If readers have different opinions about my rankings, or even better want to send in their own similar reviews, please shoot them my way and I'll post them as soon as possible.

1 comment:

  1. I found what you had to say to be extremely interesting. I haven't driven a car for the last 5 years (I'm 28) for the fact that the income I have really would not support one. I'm different than you in the sense that I do not think I could ever go without a car if I had the availability to have one.

    That statement may sound immature on my part I realize, however, for that comment almost implies that I don't care about the environment, which actually is not the case. I just honestly feel as though when I lost my car, I lost my freedom in the process.

    There was this innate sense of freedom that could be found when I would put my car on the open road at times when I didn't even have a real destination in mind. I remember being a kid, being in the car while my Dad would drive our family from New York to Charlotte and admiring how my Dad could navigate his way around the country with ease. Although I wasn't the one driving back then, I felt a bit how Christopher Columbus must have felt; as though I was exploring a new exotic land, when in reality I was just driving along the US Eastern seaboard with my family. As a kid, North Carolina was in reality a distant land I had never seen and the trip we took to get there was extremely exciting. That sense of excitement and exploration is something I'll never forget. By the time I had become an adult, I had grew to love the notion of traveling and seeing new parts of the country and I myself was able to have a childhood dream realized in a sense when I took my own voyage from Panama City Beach, FL to Charlotte, NC with me in the drivers seat at age 22.

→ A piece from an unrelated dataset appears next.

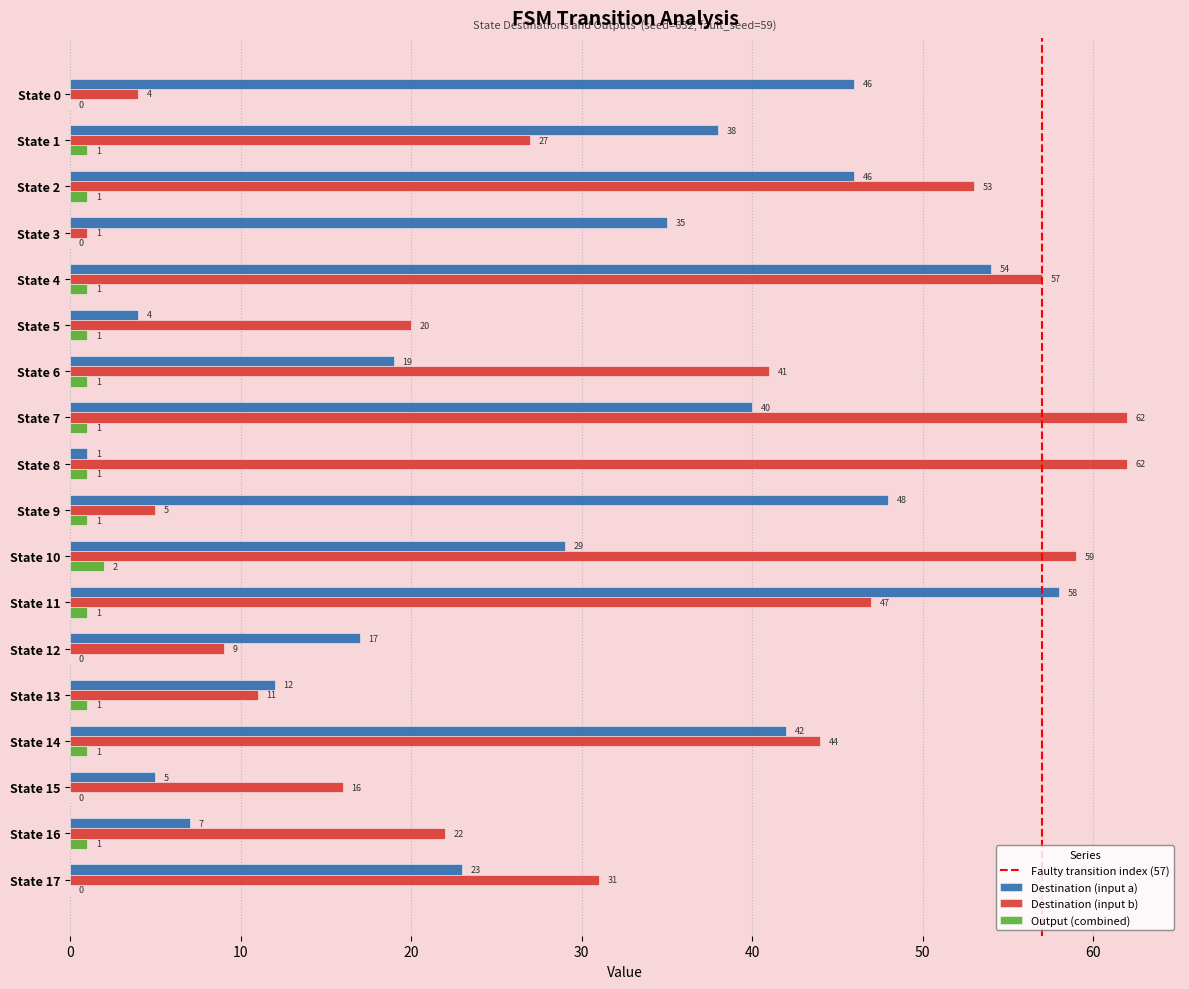

At which label is Destination (input b) closest to 31?

State 17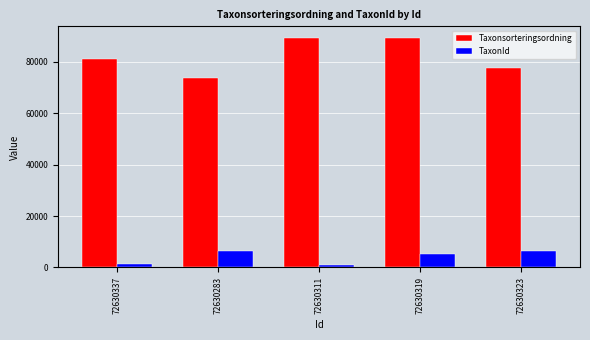

Does the chart contain stacked bars?

No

    To most, being a man and driving 600 miles by himself is not much of an accomplishment, but I couldn't help but smile throughout the whole trip when I realized the true significance that "voyage" had to me.

    And so a part of what made me happy in life died the day I stopped driving essentially. Now I'm just trying to survive, and sometimes survival leaves a car out of the equation.

    I happen to live in Orlando, Florida and agree that living here without a car is really difficult.

    I'm happy you wrote this for the simple fact that what you have written might shed light on what life is like for others that experience the world without the freedom a car provides.

    I do hope to recapture the freedom I felt on that trip from Panama City Beach to Charlotte once again however.